On the other hand, this hyperlink involving tonic PI3K signalling and MYC expression has not been described within this publication. Interestingly, within this study treatment of BL lines with BKM120, a PI kinase inhibitor in clinical trials, or rapamycin, an inhibi tor from the mTORC1 complicated, was toxic to most BL lines just after 4 days. Thus, their rapamycin signature has to be taken into account for future mTOR kinase assay investigations. Surpris ingly, IKK2 inhibition was linked with a considerably stron ger IgM mediated suppression of MYC expression. Therefore, we observed a suppressive function of tonic IKK2 activity onto MYC expression in BL2 cells. This sheds new light onto the regulation with the ab errant expression of MYC.
Optimistic and negative signals from PI3K, MAPK and NF kB pathways can now be investigated in additional detail for example so as to delin eate differences between BLs and DLBCLs characterized by a high Myc index or MYC break. A comparable effect of PI3K inhibition as described for MYC is observed also for BCL6, LEF1 and BCL9. How ever, as for MYC, the expression additional resources of BCL6 or BCL9 is currently impacted to some extend by Ly294002 in un stimulated BL2 cells. Therefore, it is difficult to interpret these information for BCL6 and BCL9 towards the end. We speculate that combinations of pathways are involved in both basal and IgM mediated gene expression. In Figure 7A a scheme summarizes the principle effects of kinase inhibition observed just after IgM therapy. As already noted above, in some instances the remedy of cells with inhibitors is linked with an enhanced activation or inhibition of respective genes.

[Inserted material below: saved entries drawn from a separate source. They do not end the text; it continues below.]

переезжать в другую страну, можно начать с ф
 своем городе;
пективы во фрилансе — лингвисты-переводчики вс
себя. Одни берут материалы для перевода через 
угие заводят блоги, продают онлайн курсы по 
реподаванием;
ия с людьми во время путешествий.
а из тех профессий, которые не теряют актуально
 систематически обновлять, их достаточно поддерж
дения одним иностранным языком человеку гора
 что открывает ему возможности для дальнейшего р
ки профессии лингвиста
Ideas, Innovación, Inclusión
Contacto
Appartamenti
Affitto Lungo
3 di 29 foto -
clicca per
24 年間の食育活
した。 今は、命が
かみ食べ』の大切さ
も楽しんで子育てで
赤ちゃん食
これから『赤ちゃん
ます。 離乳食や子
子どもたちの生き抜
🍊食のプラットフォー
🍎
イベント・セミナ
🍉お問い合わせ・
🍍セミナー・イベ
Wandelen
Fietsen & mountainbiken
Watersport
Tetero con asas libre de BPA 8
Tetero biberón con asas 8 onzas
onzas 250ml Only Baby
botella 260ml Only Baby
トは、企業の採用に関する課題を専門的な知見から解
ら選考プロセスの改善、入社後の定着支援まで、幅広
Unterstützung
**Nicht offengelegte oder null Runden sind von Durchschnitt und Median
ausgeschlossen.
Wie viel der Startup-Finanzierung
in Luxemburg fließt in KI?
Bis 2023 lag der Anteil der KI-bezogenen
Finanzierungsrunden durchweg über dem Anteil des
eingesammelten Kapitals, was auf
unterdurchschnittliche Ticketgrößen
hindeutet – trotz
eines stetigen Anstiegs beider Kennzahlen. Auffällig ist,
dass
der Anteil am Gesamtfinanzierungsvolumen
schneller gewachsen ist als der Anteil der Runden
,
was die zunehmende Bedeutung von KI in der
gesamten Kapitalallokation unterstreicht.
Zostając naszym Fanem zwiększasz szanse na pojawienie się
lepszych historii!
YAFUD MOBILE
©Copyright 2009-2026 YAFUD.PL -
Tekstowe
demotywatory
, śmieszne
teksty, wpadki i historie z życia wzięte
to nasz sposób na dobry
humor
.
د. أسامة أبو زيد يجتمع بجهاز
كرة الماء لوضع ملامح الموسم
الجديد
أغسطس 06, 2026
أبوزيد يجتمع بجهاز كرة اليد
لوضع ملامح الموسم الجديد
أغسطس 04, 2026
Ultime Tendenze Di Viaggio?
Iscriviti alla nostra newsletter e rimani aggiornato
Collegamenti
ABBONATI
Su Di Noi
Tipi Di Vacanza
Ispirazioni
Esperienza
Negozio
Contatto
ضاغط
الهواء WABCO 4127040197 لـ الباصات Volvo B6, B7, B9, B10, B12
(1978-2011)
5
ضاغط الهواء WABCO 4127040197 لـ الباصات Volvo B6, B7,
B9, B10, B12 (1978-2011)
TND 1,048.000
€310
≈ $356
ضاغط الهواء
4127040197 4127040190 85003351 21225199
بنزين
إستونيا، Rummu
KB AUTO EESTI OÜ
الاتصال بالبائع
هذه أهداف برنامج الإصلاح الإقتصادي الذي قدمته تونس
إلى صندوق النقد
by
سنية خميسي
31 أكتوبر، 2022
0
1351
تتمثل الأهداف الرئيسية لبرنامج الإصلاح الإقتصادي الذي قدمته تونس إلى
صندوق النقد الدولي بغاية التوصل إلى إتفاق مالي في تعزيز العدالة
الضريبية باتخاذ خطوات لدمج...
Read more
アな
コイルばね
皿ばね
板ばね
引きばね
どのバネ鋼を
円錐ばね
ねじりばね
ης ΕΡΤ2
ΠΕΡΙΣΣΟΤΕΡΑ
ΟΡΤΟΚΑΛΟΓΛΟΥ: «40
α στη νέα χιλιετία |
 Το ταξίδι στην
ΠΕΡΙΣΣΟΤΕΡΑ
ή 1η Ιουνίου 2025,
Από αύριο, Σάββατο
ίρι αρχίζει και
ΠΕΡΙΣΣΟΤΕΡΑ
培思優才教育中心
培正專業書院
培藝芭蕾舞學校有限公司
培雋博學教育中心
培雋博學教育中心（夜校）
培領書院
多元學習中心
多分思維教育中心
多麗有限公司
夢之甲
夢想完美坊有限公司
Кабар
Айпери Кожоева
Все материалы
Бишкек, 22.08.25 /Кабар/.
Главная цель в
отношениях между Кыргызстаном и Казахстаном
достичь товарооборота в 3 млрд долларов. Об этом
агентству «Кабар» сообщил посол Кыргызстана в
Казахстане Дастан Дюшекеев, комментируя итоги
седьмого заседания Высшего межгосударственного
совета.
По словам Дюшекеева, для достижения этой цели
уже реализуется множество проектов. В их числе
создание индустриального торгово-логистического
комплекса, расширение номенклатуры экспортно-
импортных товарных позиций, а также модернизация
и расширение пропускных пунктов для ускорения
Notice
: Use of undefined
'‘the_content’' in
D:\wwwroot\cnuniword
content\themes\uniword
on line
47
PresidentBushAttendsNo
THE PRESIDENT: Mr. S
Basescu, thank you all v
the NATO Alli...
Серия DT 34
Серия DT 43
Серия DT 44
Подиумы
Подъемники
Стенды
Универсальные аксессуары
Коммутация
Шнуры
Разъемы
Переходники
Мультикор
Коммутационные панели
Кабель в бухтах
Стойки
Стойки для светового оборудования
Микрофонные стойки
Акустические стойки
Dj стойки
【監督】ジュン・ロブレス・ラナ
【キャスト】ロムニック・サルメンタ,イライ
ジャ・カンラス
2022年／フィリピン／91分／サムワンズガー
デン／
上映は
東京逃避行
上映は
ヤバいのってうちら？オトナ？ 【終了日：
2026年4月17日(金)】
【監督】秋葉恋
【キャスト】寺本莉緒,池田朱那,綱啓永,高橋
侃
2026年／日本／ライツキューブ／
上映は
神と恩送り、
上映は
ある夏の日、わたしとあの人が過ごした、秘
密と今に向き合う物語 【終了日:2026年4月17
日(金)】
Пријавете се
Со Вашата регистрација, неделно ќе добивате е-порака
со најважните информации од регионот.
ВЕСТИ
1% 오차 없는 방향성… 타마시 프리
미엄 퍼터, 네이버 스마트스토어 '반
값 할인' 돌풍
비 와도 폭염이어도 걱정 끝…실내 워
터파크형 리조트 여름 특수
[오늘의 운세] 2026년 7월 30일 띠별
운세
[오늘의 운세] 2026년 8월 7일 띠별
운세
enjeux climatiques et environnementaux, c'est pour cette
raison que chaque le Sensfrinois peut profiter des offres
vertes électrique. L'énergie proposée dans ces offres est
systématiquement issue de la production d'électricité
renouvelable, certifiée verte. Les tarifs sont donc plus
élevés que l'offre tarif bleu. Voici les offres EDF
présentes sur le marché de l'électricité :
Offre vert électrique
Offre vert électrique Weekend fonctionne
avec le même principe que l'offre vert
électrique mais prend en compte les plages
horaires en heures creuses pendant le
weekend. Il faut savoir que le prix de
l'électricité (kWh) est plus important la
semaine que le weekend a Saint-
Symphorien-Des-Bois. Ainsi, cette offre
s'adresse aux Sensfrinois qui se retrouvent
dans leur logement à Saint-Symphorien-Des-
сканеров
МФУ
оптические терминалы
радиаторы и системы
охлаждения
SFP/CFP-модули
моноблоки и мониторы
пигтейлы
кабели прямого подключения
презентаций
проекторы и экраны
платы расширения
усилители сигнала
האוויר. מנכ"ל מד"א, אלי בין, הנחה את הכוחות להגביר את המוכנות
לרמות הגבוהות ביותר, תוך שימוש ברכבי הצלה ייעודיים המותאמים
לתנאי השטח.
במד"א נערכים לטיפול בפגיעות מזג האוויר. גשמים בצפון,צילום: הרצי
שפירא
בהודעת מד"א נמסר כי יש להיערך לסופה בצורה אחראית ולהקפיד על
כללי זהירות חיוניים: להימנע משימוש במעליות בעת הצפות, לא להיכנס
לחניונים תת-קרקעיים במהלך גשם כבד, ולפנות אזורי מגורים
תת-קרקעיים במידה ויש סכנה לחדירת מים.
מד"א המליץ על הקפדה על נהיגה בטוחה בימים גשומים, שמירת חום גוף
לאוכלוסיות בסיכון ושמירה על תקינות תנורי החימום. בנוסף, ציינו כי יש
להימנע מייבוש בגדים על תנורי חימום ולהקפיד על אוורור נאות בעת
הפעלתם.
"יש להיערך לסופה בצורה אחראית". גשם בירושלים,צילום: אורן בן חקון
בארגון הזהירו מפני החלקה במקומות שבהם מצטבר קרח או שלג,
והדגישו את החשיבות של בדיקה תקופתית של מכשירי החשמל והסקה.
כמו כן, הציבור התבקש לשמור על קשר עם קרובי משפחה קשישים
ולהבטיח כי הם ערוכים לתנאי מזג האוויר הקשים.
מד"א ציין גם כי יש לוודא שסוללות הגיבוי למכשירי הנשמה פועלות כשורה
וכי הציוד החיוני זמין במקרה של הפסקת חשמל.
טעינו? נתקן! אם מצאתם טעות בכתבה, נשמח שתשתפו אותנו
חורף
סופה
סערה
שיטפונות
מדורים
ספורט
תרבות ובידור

For ex ample remedy of cells with Ly294002 led to a stron ger activation of EGR2 or CCR7 by IgM remedy. Comparable effects are observed for IKK2 inhibition for SLAMF3 and ID3, for p38 or JNK inhibition analysing SGK1, ID3 or PYGO1 respectively. In Figure 7B a respective sum mary of most important IgM enhancing effects soon after inhibition of distinct kinases is shown, like effects of these inhibitors onto the basal expression levels of analysed genes as by way of example MYC or BCL9.